#### Problem statement
Among the lines below, how many have the string "پنیراب" in them? Only the number is wanted.

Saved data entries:
==*==
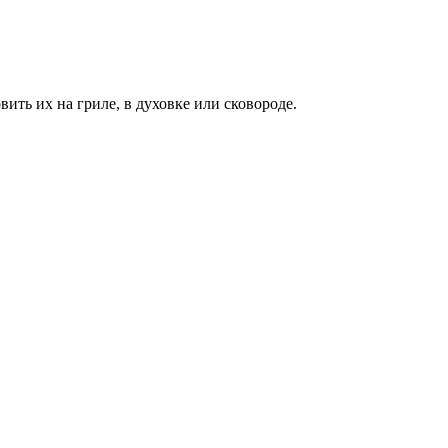
ить их на гриле, в духовке или сковороде.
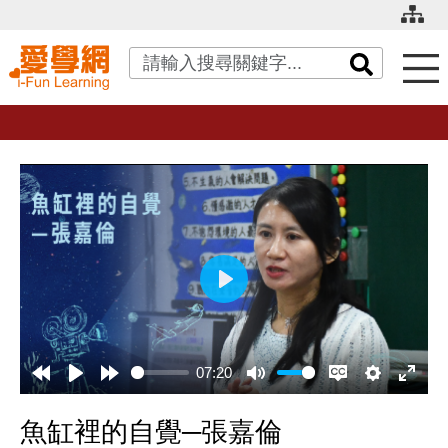
關鍵字搜尋
播
放
07:20
魚缸裡的自覺─張嘉倫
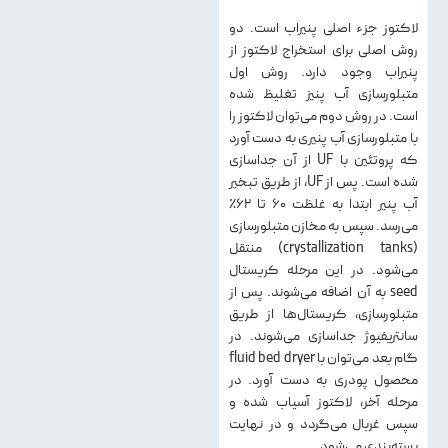
لاکتوز جزء اصلی پنیراب است. دو
روش اصلی برای استخراج لاکتوز از
پنیراب وجود دارد. روش اول
متبلورسازی آب پنیز تغلیظ شده
است. در روش دوم می‌توان لاکتوز را
با متبلورسازی آب پنیری به دست آورد
که پروتئین با UF از آن جداسازی
شده است. پس از UF، از طریق تبخیر
آب پنیر ابتدا به غلظت ۶۰ تا ۶۲٪
می‌رسد. سپس به مخازن متبلورسازی
(crystallization tanks) منتقل
می‌شود. در این مرحله کریستال
seed به آن اضافه می‌شوند. پس از
متبلورسازی، کریستال‌ها از طریق
سانتریفیوژ جداسازی می‌شوند. در
گام بعد می‌توان با fluid bed dryer
محصول پودری به دست آورد. در
مرحله آخر، لاکتوز آسیاب شده و
سپس غربال می‌گردد و در نهایت
بسته‌بندی می‌شود.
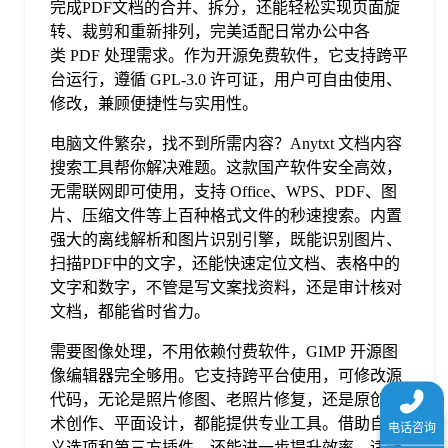
完成PDF文档的合并、拆分，还能轻松实现页面旋
于
转、裁剪和重新排列，完美适配日常办公中各
类 PDF 处理需求。作为开源免费软件，它支持跨平
我
台运行，遵循 GPL-3.0 许可证，用户可自由使用、
修改，兼顾便捷性与实用性。
们
电脑文件繁杂，找不到所需内容？Anytxt 文档内容
搜索工具帮你解决难题。这款国产软件安全高效，
无需联网即可使用，支持 Office、WPS、PDF、图
下
片、压缩文件等上百种格式文件的秒速搜索。内置
强大的离线解析和图片识别引擎，既能识别图片、
载
扫描PDF中的文字，还能快速定位文档、表格中的
文字和数字，不管是写文案找资料，还是审计核对
文档，都能省时省力。
需要图像处理，不用依赖付费软件，GIMP 开源图
像编辑器完全够用。它支持跨平台使用，可修改源
代码，无论是照片修图、老照片修复，还是原创艺
术创作、平面设计，都能提供专业工具。借助自定
义选项和第三方插件，还能进一步提升效率，适配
==*==
#### Answer section
2